=== Aim of the task ===
Your task is to retype each line of the data below exactly.

=== Given records ===

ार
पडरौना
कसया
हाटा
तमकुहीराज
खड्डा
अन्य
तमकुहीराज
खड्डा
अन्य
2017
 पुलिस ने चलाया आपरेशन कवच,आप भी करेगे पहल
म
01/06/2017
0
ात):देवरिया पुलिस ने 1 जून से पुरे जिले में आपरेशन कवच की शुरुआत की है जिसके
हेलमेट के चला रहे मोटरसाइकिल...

=== Exercise solution ===
ार
पडरौना
कसया
हाटा
तमकुहीराज
खड्डा
अन्य
तमकुहीराज
खड्डा
अन्य
2017
 पुलिस ने चलाया आपरेशन कवच,आप भी करेगे पहल
म
01/06/2017
0
ात):देवरिया पुलिस ने 1 जून से पुरे जिले में आपरेशन कवच की शुरुआत की है जिसके
हेलमेट के चला रहे मोटरसाइकिल...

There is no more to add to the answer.